I have swum rapids with it. Standard technique: feet down, chest up.

It gets worn around the front of the chest, it's not long enough to go around your back. Mine uses 5/8" nylon straps with side release buckles attached to 1/2" miniature grommets in the pad's RF welded rim. This, combined with wearing it under a shell, keeps it in place quite well. A 3/4 length pad works better for flotation but tends to roll you, where the short length of the torsolite keeps you chest up, but making it harder to do an aggressive swim if needed.

It's not an ideal solution, and I try to use it only in a pinch in Class 2 water. Waters with > Class 3 or strainers etc. - I'm wanting a real whitewater PFD.

Edited by ryan on 04/18/2007 08:02:52 MDT.

john flanagan
(jackfl) - F

Locale: New England
Re: Re: Jury rigged pfds on 04/18/2007 10:51:08 MDT Print View

Ryan, thanks - that paints a picture of small, semi-technical, low volume streams. Great detail that it works with the shorter torsolight and that it's actually better to avoid a full body wrap...you're going for a taco rather than burrito :~).

My objective in posting was to gain some clarity about what you're doing, how, and under what circumstances / constraints. Who knows - it could be helpful context for someone reading this to shape their own decisions. No intent to chide.

In terms of lightest full whitewater pfds. I assume that you've looked at "squirt vests" that pull on over the head - no zipper weight? Consider it an insulation layer in camp - a very bulky vest and pillow. Again with the :~)

Edited by jackfl on 04/18/2007 10:51:50 MDT.

Richard Nisley
(richard295) - M

Locale: San Francisco Bay Area
Re: Jury rigged pfds on 04/18/2007 17:03:49 MDT Print View

I went to a couple of paddling shops and weighed all of the L/XL PFDs they had on display. My chest is 45" and so this is the size I weighed. I also measured the weight for a number of PFD sizes above and below L/XL. On average, there is about a .1 lb difference per size.
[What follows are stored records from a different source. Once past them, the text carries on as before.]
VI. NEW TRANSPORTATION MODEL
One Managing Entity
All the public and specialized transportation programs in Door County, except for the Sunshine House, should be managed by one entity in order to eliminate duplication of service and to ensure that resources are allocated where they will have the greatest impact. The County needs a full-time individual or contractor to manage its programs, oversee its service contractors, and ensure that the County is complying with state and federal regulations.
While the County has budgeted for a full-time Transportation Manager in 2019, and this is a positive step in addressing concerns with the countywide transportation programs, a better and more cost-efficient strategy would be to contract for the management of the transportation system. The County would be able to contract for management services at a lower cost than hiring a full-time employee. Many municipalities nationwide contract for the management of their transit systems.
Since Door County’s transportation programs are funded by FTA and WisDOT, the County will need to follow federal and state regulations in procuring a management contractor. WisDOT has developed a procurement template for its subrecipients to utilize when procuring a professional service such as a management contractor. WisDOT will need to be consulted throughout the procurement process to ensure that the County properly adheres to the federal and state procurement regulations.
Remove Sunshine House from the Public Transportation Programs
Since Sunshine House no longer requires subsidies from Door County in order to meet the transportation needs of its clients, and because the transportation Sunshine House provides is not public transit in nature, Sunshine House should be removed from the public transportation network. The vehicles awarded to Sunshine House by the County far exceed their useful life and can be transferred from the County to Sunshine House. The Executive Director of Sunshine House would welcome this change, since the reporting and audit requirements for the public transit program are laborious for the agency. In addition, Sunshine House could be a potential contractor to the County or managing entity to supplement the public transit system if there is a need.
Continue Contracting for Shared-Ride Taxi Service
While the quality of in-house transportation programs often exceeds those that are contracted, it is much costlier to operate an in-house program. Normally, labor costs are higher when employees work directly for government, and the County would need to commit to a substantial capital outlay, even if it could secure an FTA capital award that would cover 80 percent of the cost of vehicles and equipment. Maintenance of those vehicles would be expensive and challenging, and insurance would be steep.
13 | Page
The MTI Livery PFD seems to be the best standard option for rough water packrafting at .9 lbs. This is only .06 lbs heavier than the SOS Scout inflatable suspenders before any modifications to lighten them. It has these additional benefits: it can be worn under a properly sized windshirt or rainwear for insulation, in lieu of a high loft vest; the two side straps and the accordion style foam on the sides allow a comfortable athletic fit for paddling; and there is an elastic safety loop that locks the zipper in place.

I misspoke relative to the Astral Kapok (natural material) PFDs. Contrary to the marketing hype I read, they weren't lighter than the comparable PFDs with foam... sorry Roman.
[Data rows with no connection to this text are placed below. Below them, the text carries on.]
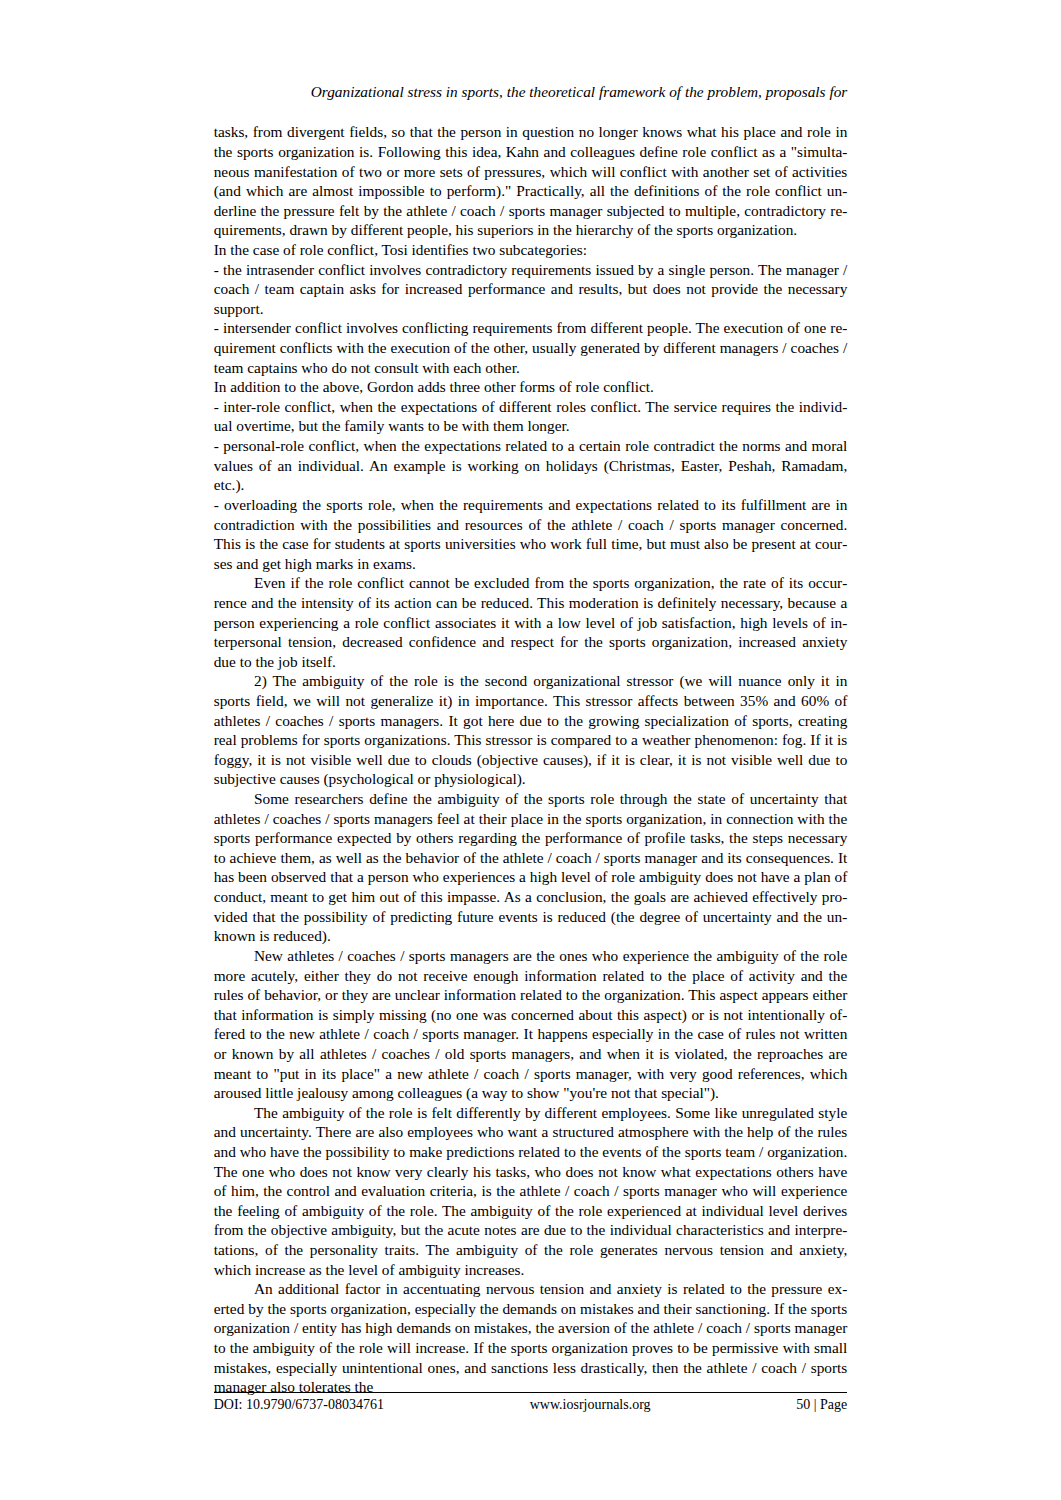Organizational stress in sports, the theoretical framework of the problem, proposals for
tasks, from divergent fields, so that the person in question no longer knows what his place and role in the sports organization is. Following this idea, Kahn and colleagues define role conflict as a "simultaneous manifestation of two or more sets of pressures, which will conflict with another set of activities (and which are almost impossible to perform)." Practically, all the definitions of the role conflict underline the pressure felt by the athlete / coach / sports manager subjected to multiple, contradictory requirements, drawn by different people, his superiors in the hierarchy of the sports organization.
In the case of role conflict, Tosi identifies two subcategories:
- the intrasender conflict involves contradictory requirements issued by a single person. The manager / coach / team captain asks for increased performance and results, but does not provide the necessary support.
- intersender conflict involves conflicting requirements from different people. The execution of one requirement conflicts with the execution of the other, usually generated by different managers / coaches / team captains who do not consult with each other.
In addition to the above, Gordon adds three other forms of role conflict.
- inter-role conflict, when the expectations of different roles conflict. The service requires the individual overtime, but the family wants to be with them longer.
- personal-role conflict, when the expectations related to a certain role contradict the norms and moral values of an individual. An example is working on holidays (Christmas, Easter, Peshah, Ramadam, etc.).
- overloading the sports role, when the requirements and expectations related to its fulfillment are in contradiction with the possibilities and resources of the athlete / coach / sports manager concerned. This is the case for students at sports universities who work full time, but must also be present at courses and get high marks in exams.
Even if the role conflict cannot be excluded from the sports organization, the rate of its occurrence and the intensity of its action can be reduced. This moderation is definitely necessary, because a person experiencing a role conflict associates it with a low level of job satisfaction, high levels of interpersonal tension, decreased confidence and respect for the sports organization, increased anxiety due to the job itself.
2) The ambiguity of the role is the second organizational stressor (we will nuance only it in sports field, we will not generalize it) in importance. This stressor affects between 35% and 60% of athletes / coaches / sports managers. It got here due to the growing specialization of sports, creating real problems for sports organizations. This stressor is compared to a weather phenomenon: fog. If it is foggy, it is not visible well due to clouds (objective causes), if it is clear, it is not visible well due to subjective causes (psychological or physiological).
Some researchers define the ambiguity of the sports role through the state of uncertainty that athletes / coaches / sports managers feel at their place in the sports organization, in connection with the sports performance expected by others regarding the performance of profile tasks, the steps necessary to achieve them, as well as the behavior of the athlete / coach / sports manager and its consequences. It has been observed that a person who experiences a high level of role ambiguity does not have a plan of conduct, meant to get him out of this impasse. As a conclusion, the goals are achieved effectively provided that the possibility of predicting future events is reduced (the degree of uncertainty and the unknown is reduced).
New athletes / coaches / sports managers are the ones who experience the ambiguity of the role more acutely, either they do not receive enough information related to the place of activity and the rules of behavior, or they are unclear information related to the organization. This aspect appears either that information is simply missing (no one was concerned about this aspect) or is not intentionally offered to the new athlete / coach / sports manager. It happens especially in the case of rules not written or known by all athletes / coaches / old sports managers, and when it is violated, the reproaches are meant to "put in its place" a new athlete / coach / sports manager, with very good references, which aroused little jealousy among colleagues (a way to show "you're not that special").
The ambiguity of the role is felt differently by different employees. Some like unregulated style and uncertainty. There are also employees who want a structured atmosphere with the help of the rules and who have the possibility to make predictions related to the events of the sports team / organization. The one who does not know very clearly his tasks, who does not know what expectations others have of him, the control and evaluation criteria, is the athlete / coach / sports manager who will experience the feeling of ambiguity of the role. The ambiguity of the role experienced at individual level derives from the objective ambiguity, but the acute notes are due to the individual characteristics and interpretations, of the personality traits. The ambiguity of the role generates nervous tension and anxiety, which increase as the level of ambiguity increases.
An additional factor in accentuating nervous tension and anxiety is related to the pressure exerted by the sports organization, especially the demands on mistakes and their sanctioning. If the sports organization / entity has high demands on mistakes, the aversion of the athlete / coach / sports manager to the ambiguity of the role will increase. If the sports organization proves to be permissive with small mistakes, especially unintentional ones, and sanctions less drastically, then the athlete / coach / sports manager also tolerates the
DOI: 10.9790/6737-08034761 www.iosrjournals.org 50 | Page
I am sure that a custom PFD could be created that weighs less than the MTI Livery but, the safety tolerance would probably be lower.

Packraft PFD Options

Edited by richard295 on 04/18/2007 19:27:46 MDT.

Ryan Jordan
(ryan) - BPL Staff - MLife

Locale: Greater Yellowstone
Re: Re: Jury rigged pfds on 04/18/2007 18:43:02 MDT Print View

Wow, Richard, awesome data! My only gripe with the MTI Livery is lack of pockets. I need survival and misc gear in my PFD - firestarting kit, knife, whistle, camera, and a snack. So, I like PFD's with pockets. And my paddling smocks (a Patagonia Specter pullover in mild weather and an NRS Endurance Splash Top in cooler weather) have kangaroo pockets - I wear these when using the SOS or TorsoLite as my PFD.

But, at 0.9lbs it would almost be worth adding two external front pockets.